Giorlando v. Giorlando (December 19, 2012)
            Agreed to imputed income referenced in the MSA has to be taken into account in determining whether to award temporary fees.  While this appears to conflict with the 3rd DCA in Schmachtenbeg, the 4th DCA indicated that the instant case was distinguishable as , in the instant case, former wife was seeking modification and therefore she shouldered the burden of establishing why the agreed upon imputed income should not have been considered.

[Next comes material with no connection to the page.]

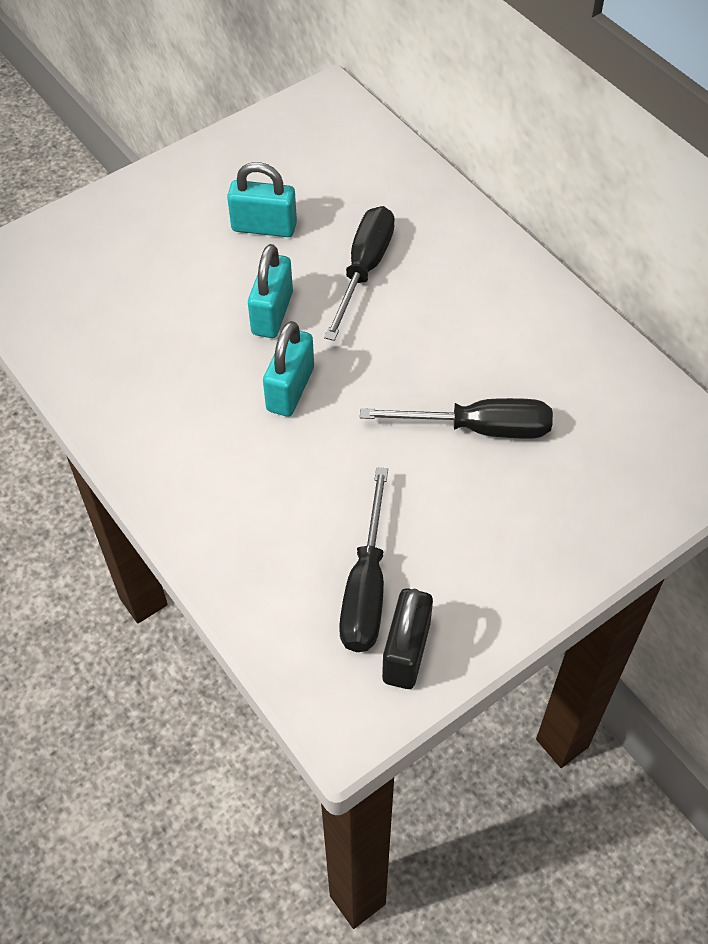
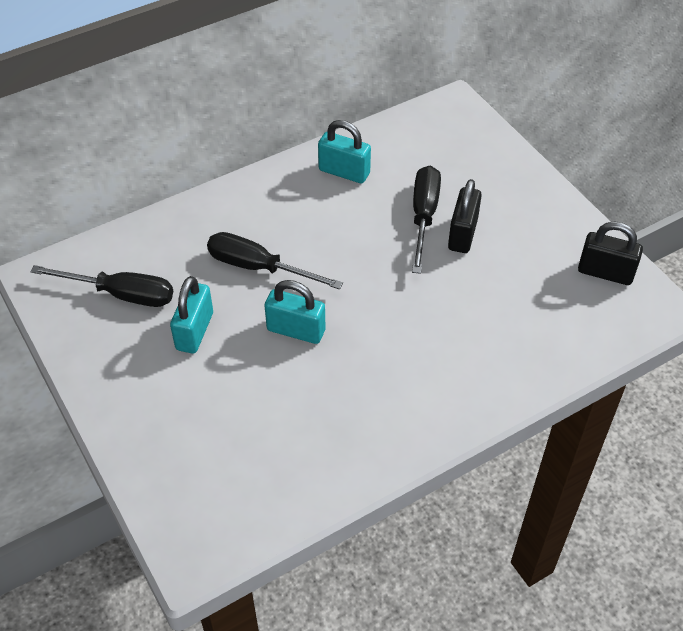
camera: 85 degrees left, 5 degrees down
turquoise padlock [263,321,314,417] -> turquoise padlock moved to [318,120,371,183]
black screwdriver [339,467,388,652] -> black screwdriver moved to [30,265,173,307]
none -> black padlock [448,179,482,253]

Miller v. Miller (November 21, 2012)
            Attorney fees can only derive from a statutory basis or an agreement.  In this matter, the MSA indicated that fees would be triggered when one party seeks to enforce an MSA.  However, enforcement was not sought, instead it was a modification.  As such, trial court erred in awarding fees under the “prevailing party” provision of the MSA.

FIFTH DCA

Liberatore v. Liberatore (December 14, 2012)
            Trial court’s allocation to wife of depleted assets that she used during the pendency of the dissolution proceedings to pay her attorney was in error as there was no finding of misconduct.

Gunn v. Gunn (November 30, 2012)
            Trial court erred in focusing only on former husband’s ability to pay attorney’s fees based on his disposition of an asset following modification proceedings.  The court should have considered all assets and sources of income of both parties and not merely one isolated factor.
           

RECENT RECUSSAL CASES:

Griffith v. Haworth (US District Court Middle District)  Nov 20, 2012
            Attempt of litigant to file a lawsuit against, or add judge as Defendant, was not grounds to recuse judge.

Farr v. State (Florida Supreme Court 2012)
            The fact that a judge has previously made adverse rulings is not adequate grounds for recusal. (citing Jackson v. State, 599 So.2d 103 (Fla. 1992)).

Braddy v. State (37 Fla. L. Weekly. Supp 703)
            Judge’s comments to Braddy, even if exasperated or sharply spoken, do not require disqualification.  Citing prior case law “expressions of impatience, dissatisfaction, annoyance, and even anger do not establish bias or partiality.”  Further, a judge’s statement that claims were “bogus”, “a sham”, and “abject whining” did not warrant recusal.